There is now a public static method called void ValCache::flushValCache(void). Whenever your program is finished using any DataValueNode pointers it may be holding on to, it should call this method. It is safe to call the method as many times as you wish, so long as you never use DataValueNode pointers you created before the flush once the flush has occurred. Here is an example of okay usage, and bad usage:

GOOD

LoopRowNode *lrn;
int idx, numVals;
DataValueNode *dvn;

...For this example, assume lrn is
      already set to something valid...

numVals = lrn->size();
for( idx = 0 ; idx < numVals ; idx++ )
{
    dvn = (*lrn)[idx];
    cout << "val " << idx << 
        " is " << dvn->myValue();
    ...perhaps do other things with dvn as well...
}
ValCache::flushValCache();

	    

ALSO WORKS, BUT MAYBE FLUSHING TOO OFTEN

LoopRowNode *lrn;
int idx, numVals;
DataValueNode *dvn;

...For this example, assume lrn is
      already set to something valid...

numVals = lrn->size();
for( idx = 0 ; idx < numVals ; idx++ )
{
    dvn = (*lrn)[idx];
    cout << "val " << idx << 
        " is " << dvn->myValue();
    ...perhaps do other things with dvn as well...
    ValCache::flushValCache();
}

	    

BAD, WILL CAUSE CRASHES

LoopRowNode *lrn;
int idx, numVals;
DataValueNode *dvn;

...For this example, assume lrn is
      already set to something valid...

numVals = lrn->size();
for( idx = 0 ; idx < numVals ; idx++ )
{
    dvn = (*lrn)[idx];
    ValCache::flushValCache();
    cout << "val " << idx << 
        " is " << dvn->myValue();
    ...perhaps do other things with dvn as well...
}
	    

OKAY

LoopRowNode *lrn;
int idx, numVals;
DataValueNode *dvn;

...For this example, assume lrn is
      already set to something valid...

numVals = lrn->size();
for( idx = 0 ; idx < numVals ; idx++ )
{
    dvn = (*lrn)[idx];
    ...perhaps do other things with dvn as well...
    ValCache::flushValCache();
    cout << "val " << idx << 
        " is " << (*lrn)[idx]->myValue();
	// NOTE THE DIFFERENCE BETWEEN THIS AND THE
	// BAD EXAMPLE ABOVE.  Here, the dvn pointer
	// is not being used after the flush.  Instead,
	// a new pointer is being generated with the
	// syntax: (*lrn)[idx]
}
	    

In general, memory size usage vs CPU usage is a tradeoff. If you flush too often, then you are wasting too much CPU time, but if you flush not often enough, then your program might end up using entirely too much memory on larger files. As a general rule of thumb, it's a good idea to flush at the bottom of major code loops, especially if you know the code loop will be iterating over a column in a very large STAR loop.

Loop Flushing

There also exists a flushValCache() at the LoopTableNode level. You may use this to flush just the values in that one loop, rather than all the ones that exist in the entire program.

Why all this work?

It might seem like the library is offloading work onto you, the application programmer, that really belongs in the library. This I can sympathize with. However, this is caused by a limitation in the C++ language, and I haven't thought of a way to get around it.

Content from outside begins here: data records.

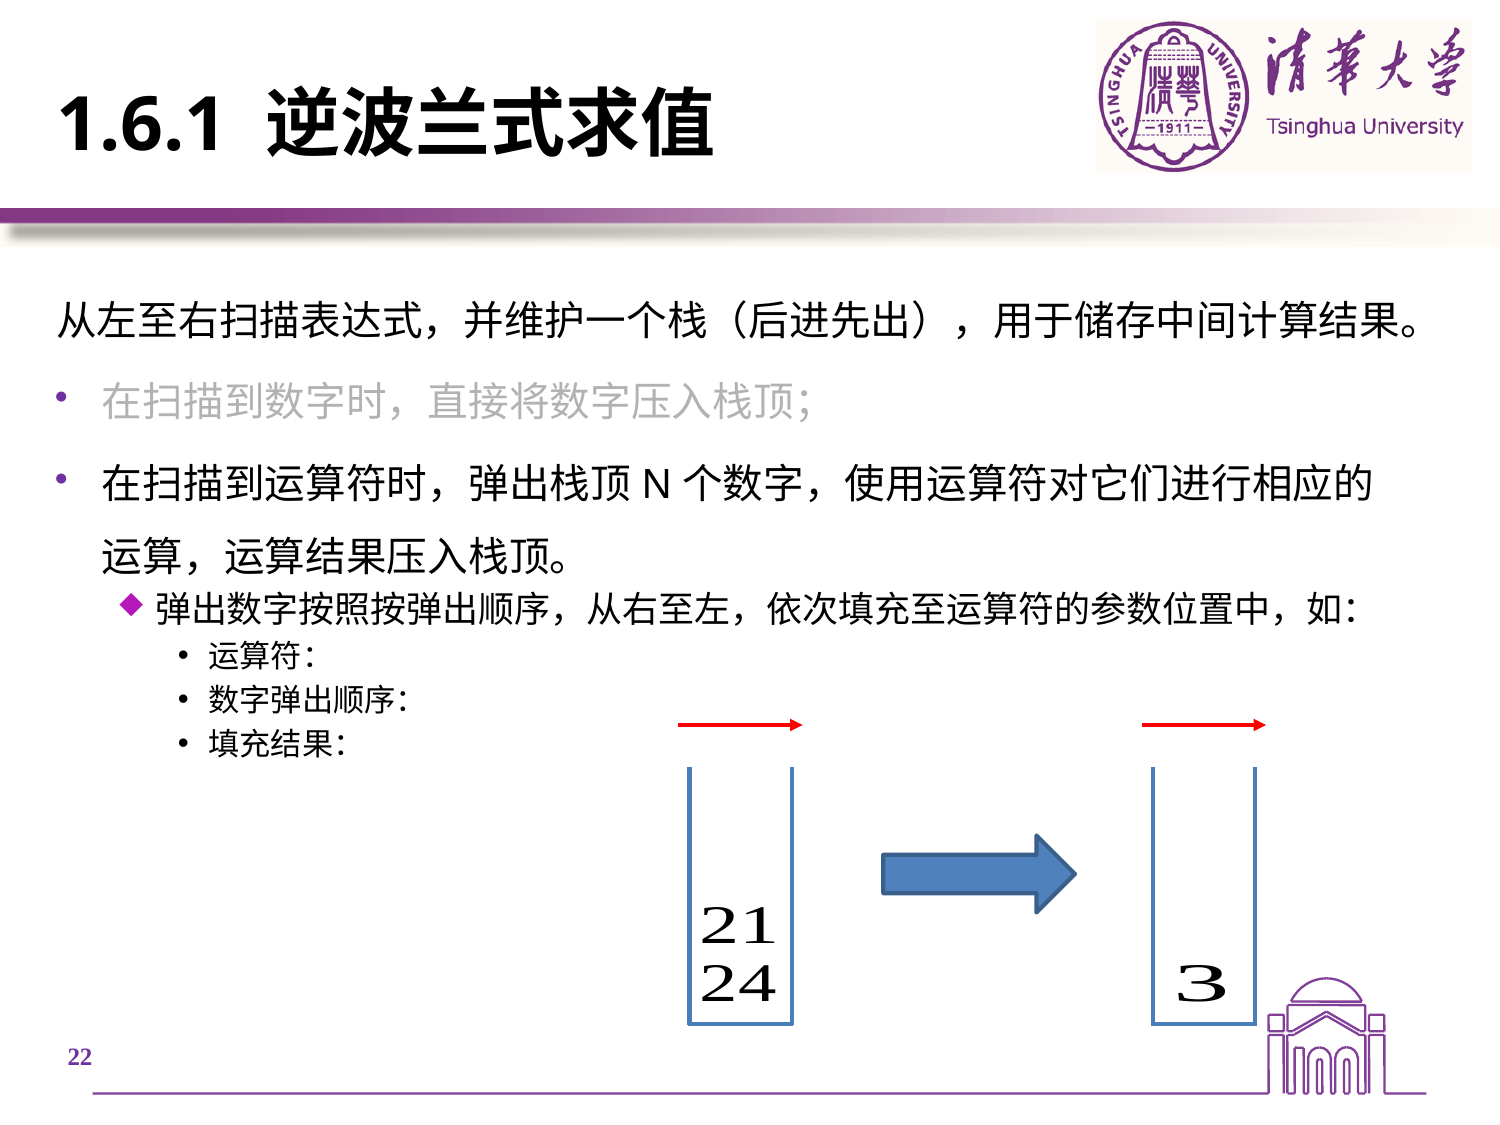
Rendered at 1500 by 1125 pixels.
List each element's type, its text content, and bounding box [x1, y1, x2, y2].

title 1.6.1 逆波兰式求值 [41, 45, 1097, 197]
picture [1096, 19, 1472, 173]
picture [0, 208, 1500, 247]
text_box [687, 766, 794, 1026]
text_box [881, 833, 1078, 915]
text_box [1151, 766, 1257, 1026]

C++ pointers and references do not notify the library when they go out of scope. C++ does not do native garbage collection. Becasue of this, the library can't tell when you are done using a pointer or reference it has handed to you. This is why you need to call the flush routine yourself. When you call flushValCache, you are essentially telling the library, "I am now done with all those DataValueNode pointers I was holding on to. You may act as if they just went out of scope and I won't be using them again."

HOW TO LINK

Simple. Just alter your makefile's -I and -L statements to link to a starlib2 directory instead of starlib, and check out starlib2 to a directory at a peer level to where you checked out starlib. Remember to make sure you do a make clean first, so you don't get object mismatches during linking.